### Domande
(A) Rispondi alle domande sul testo sulla Carovana della pace, una per riga:
(i) Quante organizzazioni italiane promuovono l'iniziativa?
(ii) Da quale città è partita la missione stamani all'alba?
(iii) Dove pernotteranno gli attivisti nella città della prima sosta?
(B) Prosegui il testo sulla Carovana della pace a partire dalla sua ultima frase.

### Brano
La Carovana della pace in viaggio verso Odessa
Benedetta Capelli e Francesca Sabatinelli – Città del Vaticano
Si riparte con la rinnovata voglia di testimoniare la pace: la società civile riprende il suo cammino con una iniziativa di pace non violenta, destinata a portare vicinanza e aiuto concreto alla popolazione ucraina in guerra dal 24 febbraio. È la Carovana per la pace, già partita a giugno, con una iniziativa promossa da oltre 175 organizzazioni italiane racchiuse nella sigla #stopthewarnow, 15 mezzi e una cinquantina di partecipanti. In vista dell'inverno si guarda ai bisogni immediati che sono i medicinali, i beni alimentari, coperte e lenzuola da fornire ai rifugi che si stanno approntando per i prossimi mesi.
La missione è iniziata stamani all’alba da Gorizia, sarà una lunga traversata dell’Europa orientale a bordo di furgoni e minivan carichi di generi di prima necessità. La prima sosta è in programma dopo circa tredici ore di viaggio, nella città ucraina di Ivano Frankivs’k, dove gli attivisti pernotteranno all’interno dei locali della diocesi greco-cattolica. Poi l’arrivo nella città portuale di Mykolaiv per consegnare gli aiuti umanitari nei centri di accoglienza e incontrare le associazioni locali, le autorità civili e religiose della regione. Qui da due mesi c’è un presidio di volontari di Operazione Colomba, il corpo nonviolento di pace della Comunità Papa Giovanni XXIII. Attivo anche un presidio a Leopoli. Infine l’arrivo ad Odessa. Le prime due carovane, arrivate a destinazione all’inizio di aprile e alla fine di giugno, hanno portato in Ucraina tonnellate di aiuti umanitari consentendo l’evacuazione di centinaia di profughi, tra cui donne, bambini, anziani e disabili.

### Voci salvate
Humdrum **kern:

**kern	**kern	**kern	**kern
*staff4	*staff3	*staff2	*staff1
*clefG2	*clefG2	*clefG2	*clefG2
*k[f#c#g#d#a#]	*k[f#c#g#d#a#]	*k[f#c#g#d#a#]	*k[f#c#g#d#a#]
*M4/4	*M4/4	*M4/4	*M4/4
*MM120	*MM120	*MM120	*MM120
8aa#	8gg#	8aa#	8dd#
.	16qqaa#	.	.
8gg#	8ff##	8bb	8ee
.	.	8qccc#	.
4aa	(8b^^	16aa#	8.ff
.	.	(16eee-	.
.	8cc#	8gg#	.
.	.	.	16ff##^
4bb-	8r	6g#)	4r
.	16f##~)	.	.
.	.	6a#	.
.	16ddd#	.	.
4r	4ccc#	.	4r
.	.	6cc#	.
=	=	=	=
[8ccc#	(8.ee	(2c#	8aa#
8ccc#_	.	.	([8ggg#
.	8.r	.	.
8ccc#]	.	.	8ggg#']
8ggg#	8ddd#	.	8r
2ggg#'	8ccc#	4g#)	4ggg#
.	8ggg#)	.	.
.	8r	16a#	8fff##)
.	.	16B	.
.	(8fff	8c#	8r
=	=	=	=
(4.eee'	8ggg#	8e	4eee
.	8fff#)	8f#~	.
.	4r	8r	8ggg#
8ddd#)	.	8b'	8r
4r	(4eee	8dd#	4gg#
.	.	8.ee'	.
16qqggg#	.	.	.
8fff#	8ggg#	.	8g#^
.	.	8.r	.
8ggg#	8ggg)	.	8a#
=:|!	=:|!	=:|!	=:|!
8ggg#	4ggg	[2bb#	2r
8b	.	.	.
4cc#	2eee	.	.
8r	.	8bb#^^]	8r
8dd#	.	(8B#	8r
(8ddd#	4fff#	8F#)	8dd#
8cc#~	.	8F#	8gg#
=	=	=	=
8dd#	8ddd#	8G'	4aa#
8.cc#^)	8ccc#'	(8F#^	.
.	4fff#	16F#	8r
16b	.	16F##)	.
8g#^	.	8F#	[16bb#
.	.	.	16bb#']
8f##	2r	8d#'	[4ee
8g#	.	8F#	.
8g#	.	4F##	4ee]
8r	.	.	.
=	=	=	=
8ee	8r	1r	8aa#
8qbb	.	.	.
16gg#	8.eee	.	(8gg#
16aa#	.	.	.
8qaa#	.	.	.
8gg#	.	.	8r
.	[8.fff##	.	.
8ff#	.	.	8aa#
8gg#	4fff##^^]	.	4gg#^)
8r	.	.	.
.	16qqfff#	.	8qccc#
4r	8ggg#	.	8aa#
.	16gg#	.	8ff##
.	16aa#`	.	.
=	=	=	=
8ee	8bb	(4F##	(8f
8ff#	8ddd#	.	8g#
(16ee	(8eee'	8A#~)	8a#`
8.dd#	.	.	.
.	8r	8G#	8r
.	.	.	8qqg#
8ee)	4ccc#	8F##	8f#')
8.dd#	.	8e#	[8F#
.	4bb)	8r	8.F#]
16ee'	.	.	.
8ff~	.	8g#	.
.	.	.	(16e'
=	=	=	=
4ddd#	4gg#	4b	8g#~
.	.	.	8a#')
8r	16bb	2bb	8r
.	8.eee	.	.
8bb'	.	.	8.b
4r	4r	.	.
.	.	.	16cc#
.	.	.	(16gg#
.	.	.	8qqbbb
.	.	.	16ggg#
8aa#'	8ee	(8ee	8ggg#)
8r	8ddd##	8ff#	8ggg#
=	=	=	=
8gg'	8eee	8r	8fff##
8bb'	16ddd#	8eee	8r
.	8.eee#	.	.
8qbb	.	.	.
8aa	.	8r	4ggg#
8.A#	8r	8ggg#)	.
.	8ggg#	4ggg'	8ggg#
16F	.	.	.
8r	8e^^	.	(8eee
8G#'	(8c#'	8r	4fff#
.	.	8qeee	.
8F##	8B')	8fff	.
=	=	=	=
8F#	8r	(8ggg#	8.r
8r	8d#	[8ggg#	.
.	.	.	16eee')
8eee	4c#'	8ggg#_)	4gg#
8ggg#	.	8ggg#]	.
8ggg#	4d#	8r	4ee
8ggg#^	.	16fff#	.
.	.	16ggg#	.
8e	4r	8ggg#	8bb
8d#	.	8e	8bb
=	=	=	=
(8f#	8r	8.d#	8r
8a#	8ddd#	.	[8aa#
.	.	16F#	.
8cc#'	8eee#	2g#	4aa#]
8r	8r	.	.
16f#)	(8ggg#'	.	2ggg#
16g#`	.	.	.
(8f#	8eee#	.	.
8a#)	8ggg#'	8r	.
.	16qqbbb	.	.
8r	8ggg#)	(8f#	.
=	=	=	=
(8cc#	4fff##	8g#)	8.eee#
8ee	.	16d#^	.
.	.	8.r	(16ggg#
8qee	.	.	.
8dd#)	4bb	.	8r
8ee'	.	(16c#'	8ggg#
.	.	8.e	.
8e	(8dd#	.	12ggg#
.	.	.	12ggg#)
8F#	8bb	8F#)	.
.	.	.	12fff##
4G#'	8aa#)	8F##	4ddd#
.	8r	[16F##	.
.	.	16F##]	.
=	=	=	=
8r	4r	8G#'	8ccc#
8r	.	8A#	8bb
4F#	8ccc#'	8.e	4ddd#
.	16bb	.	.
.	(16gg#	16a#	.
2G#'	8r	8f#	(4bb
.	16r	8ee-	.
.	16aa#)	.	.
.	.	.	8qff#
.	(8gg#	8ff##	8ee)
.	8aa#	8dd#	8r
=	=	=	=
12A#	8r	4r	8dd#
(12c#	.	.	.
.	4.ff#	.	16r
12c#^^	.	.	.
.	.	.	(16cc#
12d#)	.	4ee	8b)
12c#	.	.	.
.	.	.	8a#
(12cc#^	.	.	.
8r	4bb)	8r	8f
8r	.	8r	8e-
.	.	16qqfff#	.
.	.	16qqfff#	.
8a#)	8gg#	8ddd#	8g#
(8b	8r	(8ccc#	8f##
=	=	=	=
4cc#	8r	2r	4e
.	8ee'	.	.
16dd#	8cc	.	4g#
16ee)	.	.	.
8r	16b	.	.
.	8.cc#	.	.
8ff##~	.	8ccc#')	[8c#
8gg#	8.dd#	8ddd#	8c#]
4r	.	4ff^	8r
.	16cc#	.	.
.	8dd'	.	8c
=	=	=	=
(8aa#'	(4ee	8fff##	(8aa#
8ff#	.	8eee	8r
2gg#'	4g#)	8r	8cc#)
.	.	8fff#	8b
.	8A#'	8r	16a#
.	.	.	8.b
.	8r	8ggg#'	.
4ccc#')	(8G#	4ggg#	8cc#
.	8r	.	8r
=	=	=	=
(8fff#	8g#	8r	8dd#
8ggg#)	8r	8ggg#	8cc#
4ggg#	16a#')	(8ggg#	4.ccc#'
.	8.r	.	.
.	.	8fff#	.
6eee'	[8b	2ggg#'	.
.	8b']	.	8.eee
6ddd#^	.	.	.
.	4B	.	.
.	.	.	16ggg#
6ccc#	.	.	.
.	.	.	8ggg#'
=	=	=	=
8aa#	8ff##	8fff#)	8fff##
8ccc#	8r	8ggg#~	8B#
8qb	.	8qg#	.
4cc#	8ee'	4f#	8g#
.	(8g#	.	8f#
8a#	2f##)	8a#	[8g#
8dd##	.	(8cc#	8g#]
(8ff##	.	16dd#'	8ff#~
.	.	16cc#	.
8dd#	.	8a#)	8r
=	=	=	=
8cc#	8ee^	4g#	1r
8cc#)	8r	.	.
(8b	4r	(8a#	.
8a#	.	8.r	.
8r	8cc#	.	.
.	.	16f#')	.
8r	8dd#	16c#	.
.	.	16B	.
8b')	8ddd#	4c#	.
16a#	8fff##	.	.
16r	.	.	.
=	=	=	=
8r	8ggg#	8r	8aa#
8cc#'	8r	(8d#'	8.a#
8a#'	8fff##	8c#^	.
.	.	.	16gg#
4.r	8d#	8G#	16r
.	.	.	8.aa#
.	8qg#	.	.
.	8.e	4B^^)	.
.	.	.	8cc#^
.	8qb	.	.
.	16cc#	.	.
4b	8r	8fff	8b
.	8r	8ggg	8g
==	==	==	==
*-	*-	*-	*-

### Risposte agli esercizi
(A)
(i) Oltre 175 organizzazioni, riunite nella sigla #stopthewarnow.
(ii) Da Gorizia.
(iii) Nei locali della diocesi greco-cattolica di Ivano Frankivs'k.

(B)
Per non essere voci nel deserto
“Rappresento Pax Christi – afferma il presidente monsignor Giovanni Ricchiuti, vescovo di Altamura-Gravina-Acquaviva delle Fonti, che prende parte alla carovana – ma vado anche vescovo portando il saluto di pace di tutti i presuli italiani. Un saluto di pace, di fraternità, di solidarietà di condivisione”. “Non siamo lì per fare gli eroi – prosegue monsignor Ricchiuti – ma per dire che stiamo soffrendo con loro per questa situazione così grave, per una guerra folle, come ha detto il Papa. Una guerra che dall’una e dall’altra parte sta facendo vittime. Andiamo anche per continuare a dire, anche se sappiamo di essere voci nel deserto, che la guerra non è la soluzione dei conflitti”.
Il vescovo sottolinea poi di voler provvedere, se ci dovesse essere la necessità, a portare indietro dei malati che hanno bisogno di assistenza e di cure in Italia. Parlando della sua esperienza personale, il presidente di Pax Christi che chiuderà il suo mandato, a novembre dopo 8 anni, ricorda che la prima missione affrontata era nella Striscia di Gaza. “Non avrei mai pensato - afferma - di chiudere in un altro luogo di sofferenza, di morte. Vorrei lanciare un appello: che si dia voce a quanti in questo nostro paese sono contrari a questa guerra, che si dia spazio anche in un dibattito in cui non sono le armi ad avere sempre la voce grossa, ma sono anche le aspirazioni di un mondo più pacificato. Il Papa e le voci che stanno tuonando anche fortemente contro questa guerra, purtroppo sono voci nel deserto e mi chiedo perché?”.